INK4 proteins specifically inhibit CDK4 and CDK6 kinases by competing with the obligate activator of these kinases, the cyclins. The relevance of INK4 proteins as key inhibitor of CDK4 and CDK6 is highlighted by a specific mutation in CDK4 (Arg24 to Cys) that prevents inhibition of this kinase by INK4 proteins. This mutation has been observed in both hereditary and spontaneous melanoma with low incidence (Malumbres & Barbacid 2001). When a Cdk4 R24C mutant protein is expressed in the mouse in substitution of the endogenous wild-type protein, these knock-in mice develop multiple tumors including frequent endocrine and mesenchymal tumors (Sotillo et al. 2001, Rane et al. 2002). Interestingly, pituitary tumors are also frequent (around 25% in all the studies) in these knock-in mice suggesting the relevance of CDK4 kinase activity in these neoplasias. Most of these pituitary tumors originated in the AP with an average latency of around 15 months.
One or several cell cycle pathways in pituitary tumorigenesis?

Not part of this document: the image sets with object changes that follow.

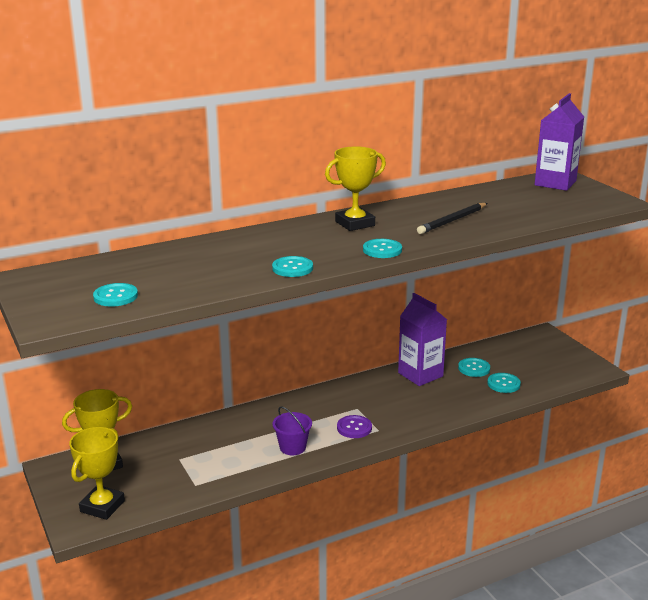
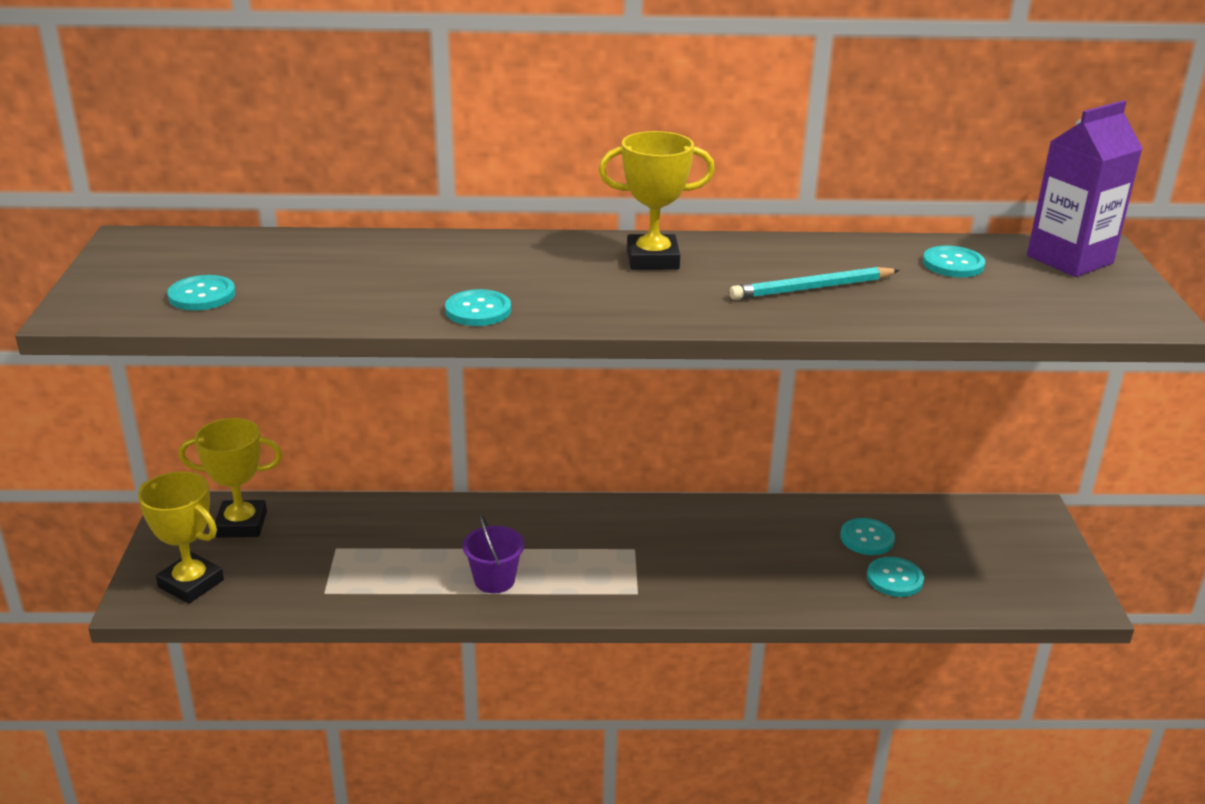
camera: 25 degrees right, 5 degrees up
(102, 506) = (191, 583): yellow trophy -> yellow trophy turned 75 degrees clockwise
(354, 428) = (604, 578): purple button -> none
(382, 250) = (643, 312): turquoise button -> turquoise button (953, 264)
(420, 374) = (773, 524): purple carton -> none
(452, 221) = (812, 288): black pencil -> turquoise pencil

The former models suggest a clear relevance of the CDK (and their inhibitors INK4 or KIP)/pRB pathway in pituitary tumorigenesis. However, the results obtained from the combination of some of these mutations in the mouse suggest a more complex molecular network. The combined deletion of pRB and p27Kip1 results in shorter latency of pituitary tumors in p27 (−/−); pRb (+/−) mice (Park et al. 1999). In addition, the expression of p27Kip1 mRNA is reduced in pituitary tumors from pRb(+/−) mice, suggesting that p27Kip1 downregulation is necessary for the tumorigenicity of the pituitary even in a pRb-null background. Similarly, although p21Cip1-null mice do not develop pituitary tumors, this mutation cooperates with pRb mutation by decreasing the latency of pituitary tumors from 12 to 9 months (Brugarolas et al. 1998). Similarly, both p27Kip1 and p21Cip1 deficiency accelerates pituitary tumorigenesis in a p18INK4c-null background (Franklin et al. 1998, 2000). This cooperation is dramatic in double p27Kip1; p18INK4c mutants, which develop pituitary adenomas within 3 months (Franklin et al. 1998).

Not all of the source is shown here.